On Aug. 20, a group of Junior ROTC cadets from Albert Gallatin High School in Uniontown visited the fire company to prepare for the visitation the next day of Frank Siller, the CEO of Tunnel to Towers, who was in the process of walking 500 miles from New York to Pennsylvania to Washington to honor his brother, Stephen, on the 20th anniversary of Flight 93.
Stephen was a New York firefighter on his way home from his shift on the morning of Sept. 11 when the hijacked planes hit the towers.
Stephen Siller turned around and in full gear ran through a tunnel into New York in response to the attacks.
Stephen Siller died.
The Shanksville Fire Department’s volunteers joined Frank Siller on a 2.7 mile walk from the fire company to the Flight 93 memorial.
The Junior ROTC contingent was led by Lt. Col. Joseph Walsh, a retired Army veteran who served in Afghanistan.
The cadets installed American flags and the colors of the services.
Walsh said the purpose of the Junior ROTC program is “to motivate young kids to be better than they think they can be.”
During the ROTC stop, Bent offered the group a tour of the fire station.
One bay in the fire company’s garage contains a fire truck bearing plaques with the names of the 343 New York Firefighters who died when the towers collapsed.
A lot of people come to visit the Shanksville department, he said, adding that the doors of the company are always open to the families of the victims.
The response by Shanksville “showed a small town that stood up and helped people they didn’t know. That’s what firefighting is all about,” Bent said.
The next generation
P.J. O’Connor is a longtime elementary school teacher in the Shanksville-Stonycreek School District.
He relishes teaching his fifth graders about Gettysburg, the Johnstown Flood and, of course, Flight 93.
He wants to be more than a “facts-and-figures” teacher.
“I try to make everything as real as possible and as personal as I can,” he said.
He wants the kids, despite their young ages, to remember something about the subject he is teaching, so when it comes to Flight 93, he begins by reading excerpts from Lisa Beamer’s book titled “Let’s Roll! Ordinary People, Extraordinary Courage.”
Lisa Beamer’s husband, Todd, 32, was among the leaders of Flight 93 passengers who led the rebellion against the hijackers.
Todd Beamer was traveling to a business meeting on Sept. 11.
O’Connor said he had the habit of telling his sons to “Let’s Roll” when they were going somewhere, and he can be heard stating, “Let’s Roll” as the passengers went forward with their attempt to take over the airplane.
In addition to reading to the students, O’Connor said he shows what he called a “really good” video of the tragic events of Sept. 11 that was prepared by CNN.

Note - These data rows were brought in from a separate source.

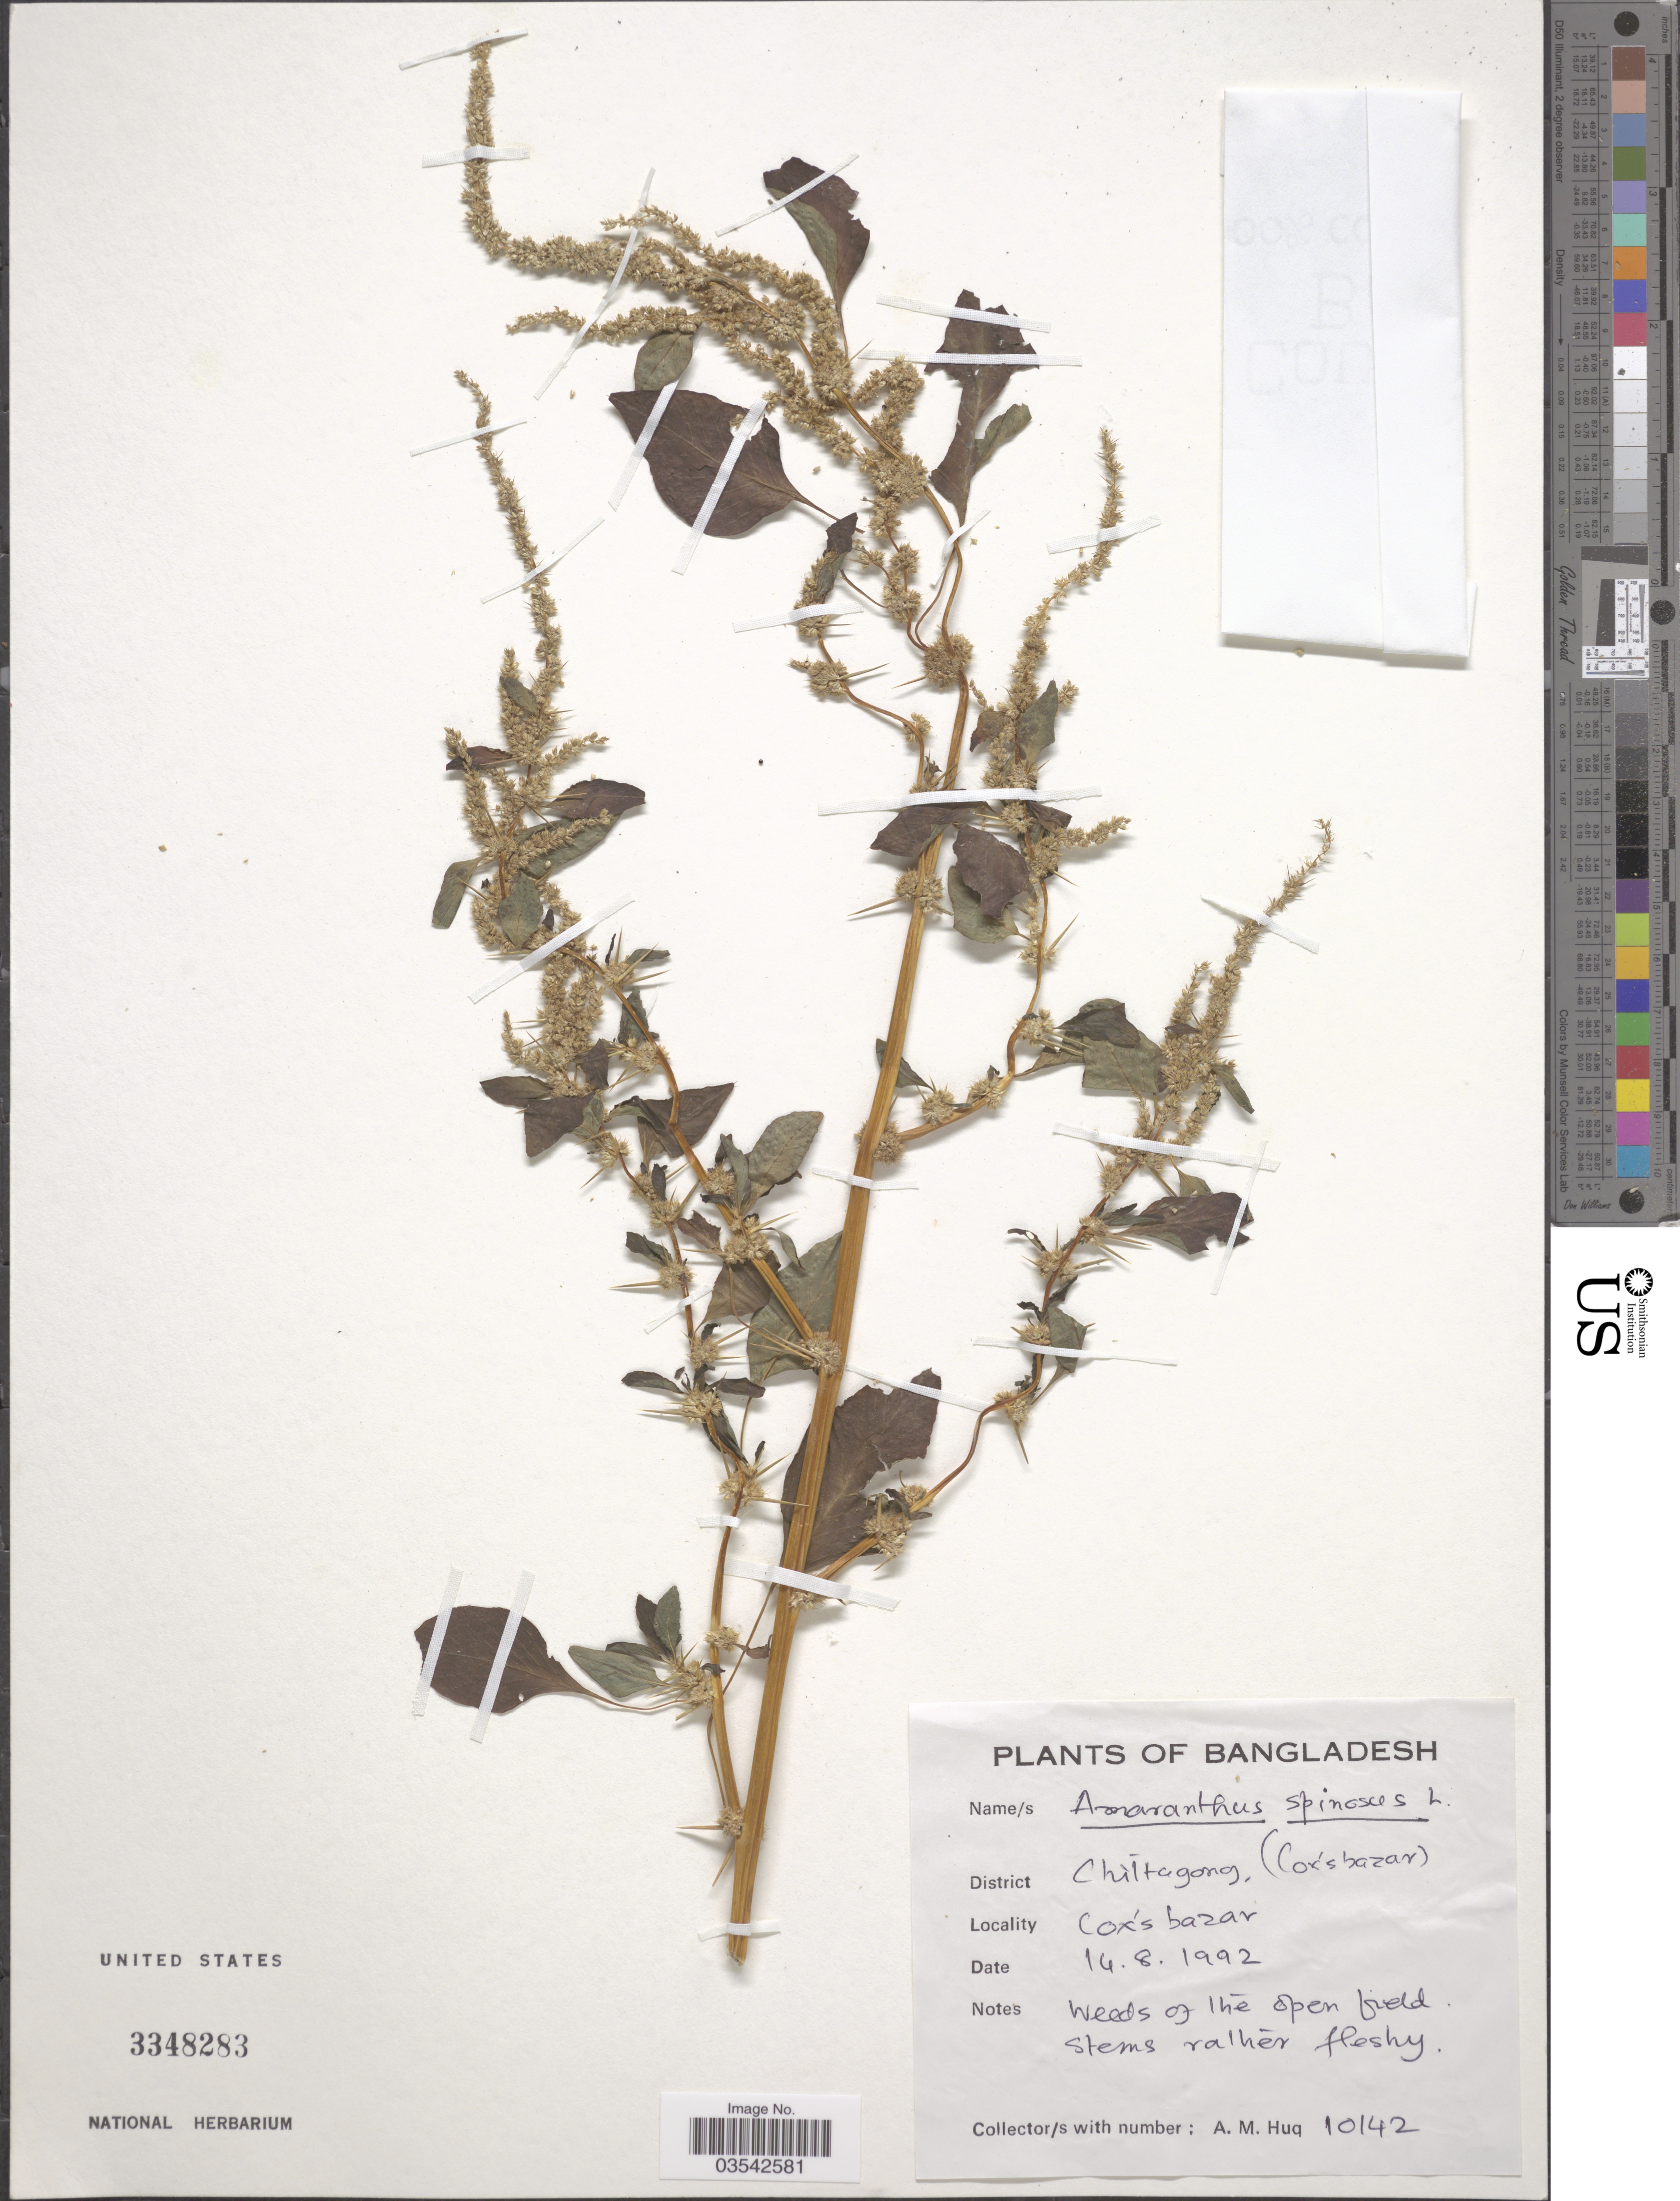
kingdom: Plantae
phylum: Tracheophyta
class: Magnoliopsida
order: Caryophyllales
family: Amaranthaceae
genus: Amaranthus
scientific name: Amaranthus spinosus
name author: L.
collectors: A. M. Huq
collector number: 10142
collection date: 1992-08-14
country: Bangladesh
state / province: Chittagong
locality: Chittagong, (Cox's bazar).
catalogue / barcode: US 3348283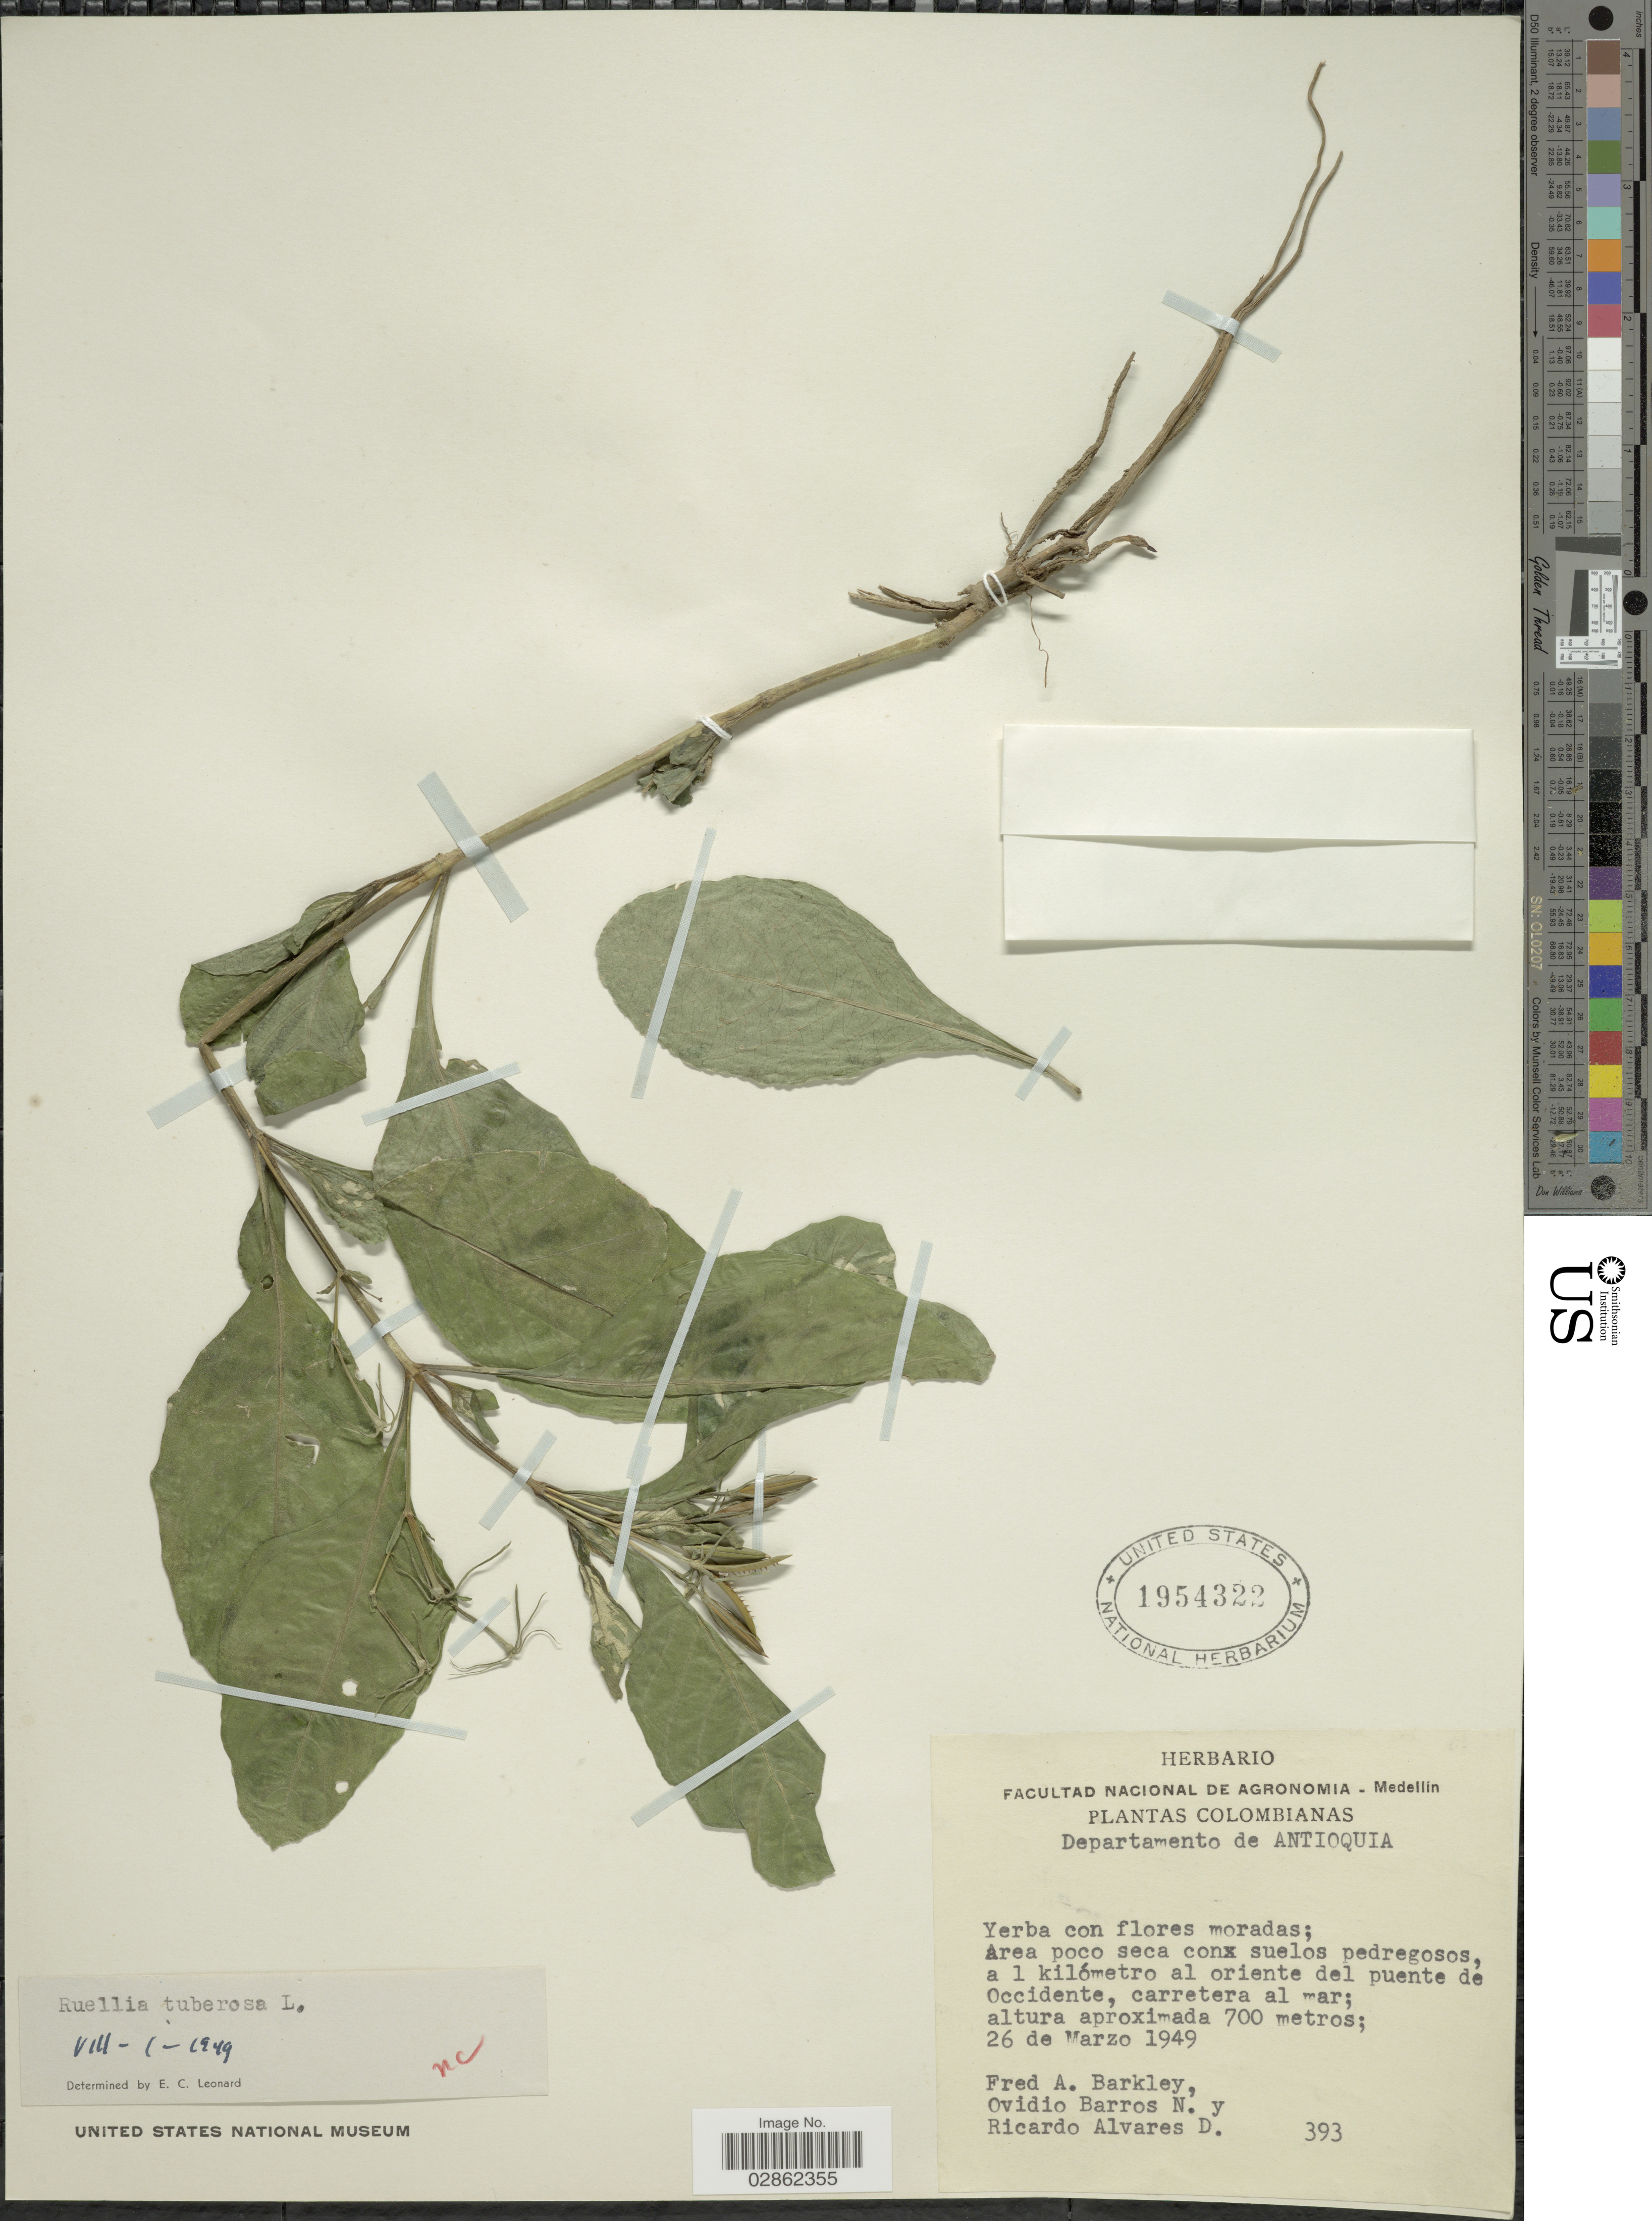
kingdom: Plantae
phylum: Tracheophyta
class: Magnoliopsida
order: Lamiales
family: Acanthaceae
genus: Ruellia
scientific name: Ruellia tuberosa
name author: L.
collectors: F. A. Barkley, O. Barros & R. Alvares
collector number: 393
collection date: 1949-03-26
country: Colombia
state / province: Antioquia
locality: Departamento de Antioquia. A 1 kilómetro al oriente del puehte de Occidente, carretera al mar.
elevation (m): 700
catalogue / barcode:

“These kids weren’t alive. They have no idea what happened,” he said.
The video shows the planes striking the towers in New York.
He has each of his pupils study the biography of one of the passengers and crew.
“It really leaves an impact on them,” he said.
O’Connor also tests the students on the subject.
“I just want them to remember there were four planes at three sites, and that 3,000 people passed away that day,” he said.
Where was he on Sept. 11?
He was sitting at his desk with the TV on in his classroom.
His attention was drawn to “breaking news” from New York.
He went into the hallway of the school to tell others that something was going on. He told another teacher, “You might want to turn on the TV.”
That teacher responded, “Do you think it’s terrorism?”
Eventually he said he turned off the TV to begin classes.
Then came the “boom” in Shanksville.
“The school room shook,” he said.
Parents began calling the school, and mental health counselors came to the school.
The students remained calm, he said, and the next day was a “regular school day.”
“The kids were fine,” he said.
Sept. 11 was a day of trauma, a day of heroes, but O’Connor thinks it was a day that also “changed everything.”
Being secure has become a real issue for people. People are searched everywhere they go. Security cameras are everywhere and this is not just in Shanksville, or Pennsylvania or New York or Washington, D.C. It’s worldwide.
“It’s just unbelievable,” O’Connor said.